Tío Faustino was a fusion of my own father, who drove a truck to put himself through college and sometimes dreamed of running his own trucking firm; a handful of port truck drivers to whom I was introduced by Ron Carver of the International Brotherhood of Teamsters; and some of the interviewees of documentary filmmaker Don North, who returned to Guazapa Volcano after twenty years to talk to the survivors of the civil war offensive that took place there.

The gang members depicted in the book were modeled after real young men (and their families and friends) whom I met in my travels to Central America or while working as a private investigator, in the latter case when I was entrusted with protecting their rights, their freedom, sometimes even their lives.

But in all these cases I blended the true with the imagined, what I knew with what I felt the story required. And taking that additional step, that leap of imagination, is an act of presumption, yes, but also an act of love. In a way we imagine each other every day. So simple an act as reading a facial expression, whether that of a stranger or an old friend, requires innumerable acts of interpretation we make unconsciously—"interpretation" being the guise imagination assumes to appear more reliable. And as we imagine others, so they imagine us. But is this act of imaginative interpretation intrinsically flawed? Are we to believe we never really know the difference, cannot know the difference, between when we're loved and when we're misunderstood—or worse, getting used?

John Coltrane once remarked that when there is something we do not understand we must go humbly to it. That humility is the test of our honesty. Our art will demonstrate not just our understanding—our sensitivity, or lack thereof—but how honest we allowed ourselves to be, not just about our subject matter, but ourselves.
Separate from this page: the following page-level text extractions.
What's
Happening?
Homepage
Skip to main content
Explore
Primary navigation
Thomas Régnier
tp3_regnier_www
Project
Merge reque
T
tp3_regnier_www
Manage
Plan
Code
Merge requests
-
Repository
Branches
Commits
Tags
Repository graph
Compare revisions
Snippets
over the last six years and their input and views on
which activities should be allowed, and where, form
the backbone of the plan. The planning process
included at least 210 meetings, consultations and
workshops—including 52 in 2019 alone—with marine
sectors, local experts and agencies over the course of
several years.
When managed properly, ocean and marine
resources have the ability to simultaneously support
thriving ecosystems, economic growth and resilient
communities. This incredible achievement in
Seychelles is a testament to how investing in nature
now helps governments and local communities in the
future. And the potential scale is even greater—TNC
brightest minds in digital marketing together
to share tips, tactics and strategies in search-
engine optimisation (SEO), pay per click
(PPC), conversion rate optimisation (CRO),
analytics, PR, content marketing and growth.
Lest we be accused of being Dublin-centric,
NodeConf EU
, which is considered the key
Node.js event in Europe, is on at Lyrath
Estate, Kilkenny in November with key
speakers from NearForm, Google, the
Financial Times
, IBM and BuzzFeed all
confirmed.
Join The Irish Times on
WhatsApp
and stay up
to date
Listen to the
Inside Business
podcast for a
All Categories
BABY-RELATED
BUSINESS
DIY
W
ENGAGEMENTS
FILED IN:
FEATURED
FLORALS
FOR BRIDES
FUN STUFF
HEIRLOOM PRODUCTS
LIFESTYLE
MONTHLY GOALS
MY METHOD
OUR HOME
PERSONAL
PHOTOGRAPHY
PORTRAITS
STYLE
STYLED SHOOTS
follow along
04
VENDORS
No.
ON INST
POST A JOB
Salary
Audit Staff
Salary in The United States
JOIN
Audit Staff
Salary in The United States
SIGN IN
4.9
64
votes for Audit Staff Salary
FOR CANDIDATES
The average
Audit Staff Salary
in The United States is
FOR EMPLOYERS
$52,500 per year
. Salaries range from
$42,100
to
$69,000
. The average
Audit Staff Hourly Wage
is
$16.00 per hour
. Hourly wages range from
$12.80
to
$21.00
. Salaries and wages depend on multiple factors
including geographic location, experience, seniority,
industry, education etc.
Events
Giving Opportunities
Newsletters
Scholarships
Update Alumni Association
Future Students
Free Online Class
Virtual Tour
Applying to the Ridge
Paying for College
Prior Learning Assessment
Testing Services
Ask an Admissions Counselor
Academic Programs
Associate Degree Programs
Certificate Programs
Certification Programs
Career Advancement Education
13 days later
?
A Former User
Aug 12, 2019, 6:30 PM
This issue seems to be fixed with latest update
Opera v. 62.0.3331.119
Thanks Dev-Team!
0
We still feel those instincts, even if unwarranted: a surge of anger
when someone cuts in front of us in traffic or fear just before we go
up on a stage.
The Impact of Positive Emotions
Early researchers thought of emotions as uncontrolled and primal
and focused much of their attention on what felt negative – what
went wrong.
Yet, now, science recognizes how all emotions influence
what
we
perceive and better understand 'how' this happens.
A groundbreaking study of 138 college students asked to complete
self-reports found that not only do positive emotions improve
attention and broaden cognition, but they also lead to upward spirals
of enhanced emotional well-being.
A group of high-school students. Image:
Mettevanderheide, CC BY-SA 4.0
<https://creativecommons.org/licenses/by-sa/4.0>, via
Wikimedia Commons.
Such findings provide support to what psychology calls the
If we sense sloppiness or laziness or sentimentality, or even a bigoted indifference disguised as a well-meaning advocacy, we can justifiably criticize the result, regardless of who the artist is or what the work portrays. This is a question not just of execution, however, but of motive, and all such inquiries are slippery. We can hardly accuse an artist of botching something he doesn't understand by attributing to him motives we cannot possibly know. The inner life of the artist is no less inscrutable than the soul of the vato.

But if the era of identity politics is coming to a close, the craving for authenticity is as strong as ever—thus the popularity of so-called reality programming on TV. Everybody wants the real dope, even the person who wouldn't recognize it if it sat on his head. But the authentic is an illusion, we never possess the truth, we approach it—not just with our eyes but our imaginations. And, if we are wise like Coltrane, we do so humbly. We do so in a spirit of love, not empowerment. And if we are honest with ourselves, we know the difference.